Page-level text extractions:
##########

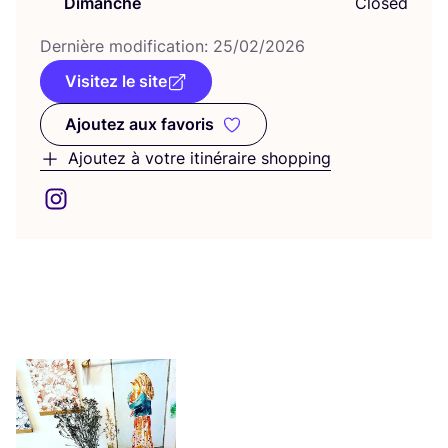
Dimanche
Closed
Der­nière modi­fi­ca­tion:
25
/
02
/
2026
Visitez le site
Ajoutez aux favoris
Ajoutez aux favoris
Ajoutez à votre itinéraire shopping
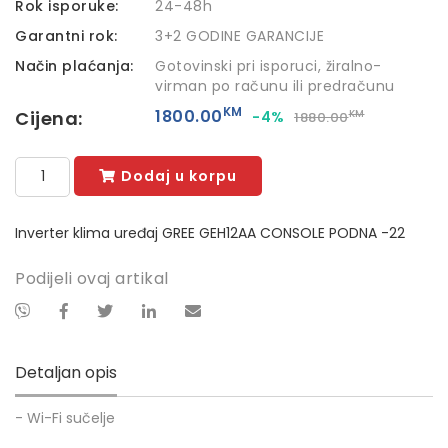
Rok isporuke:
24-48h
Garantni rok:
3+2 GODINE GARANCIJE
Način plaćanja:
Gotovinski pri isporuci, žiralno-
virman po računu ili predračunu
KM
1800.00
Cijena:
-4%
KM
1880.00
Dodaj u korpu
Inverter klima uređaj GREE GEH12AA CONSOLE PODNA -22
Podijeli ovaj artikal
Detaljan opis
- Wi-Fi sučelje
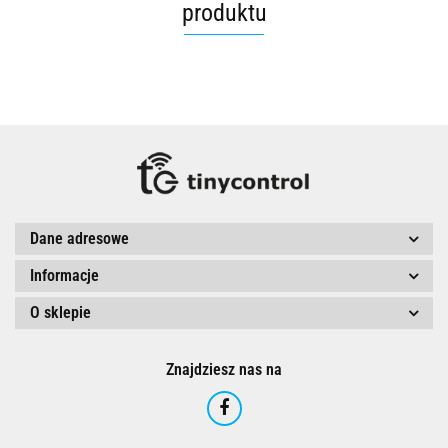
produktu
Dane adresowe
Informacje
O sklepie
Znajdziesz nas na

##########

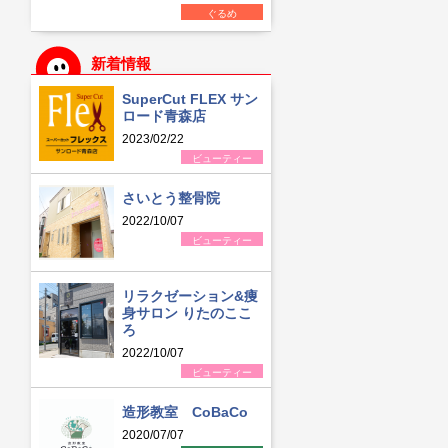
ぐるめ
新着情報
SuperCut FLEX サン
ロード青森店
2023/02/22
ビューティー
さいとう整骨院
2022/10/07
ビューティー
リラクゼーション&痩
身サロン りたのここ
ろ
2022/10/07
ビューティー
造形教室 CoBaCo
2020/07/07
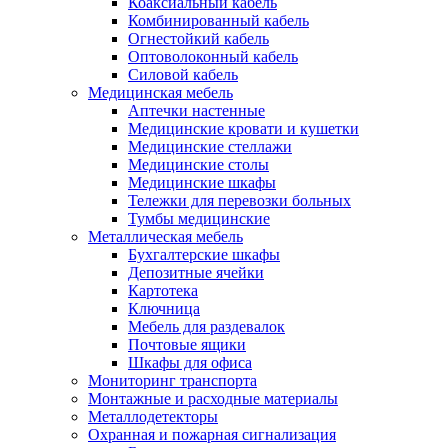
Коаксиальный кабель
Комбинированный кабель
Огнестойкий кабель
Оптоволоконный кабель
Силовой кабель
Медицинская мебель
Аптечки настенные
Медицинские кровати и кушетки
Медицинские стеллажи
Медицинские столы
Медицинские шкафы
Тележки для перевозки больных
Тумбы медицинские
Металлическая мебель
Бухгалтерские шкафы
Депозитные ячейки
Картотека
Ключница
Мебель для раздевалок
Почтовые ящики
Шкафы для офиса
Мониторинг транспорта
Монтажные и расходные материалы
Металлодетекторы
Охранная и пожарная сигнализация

##########

Problem to solve:
Give again, exactly as written above, every line from the one holding "Detaljan opis" to the one holding "Znajdziesz nas na", with both ends kept and the pictures left out.

Written answer:
Detaljan opis
- Wi-Fi sučelje
produktu
Dane adresowe
Informacje
O sklepie
Znajdziesz nas na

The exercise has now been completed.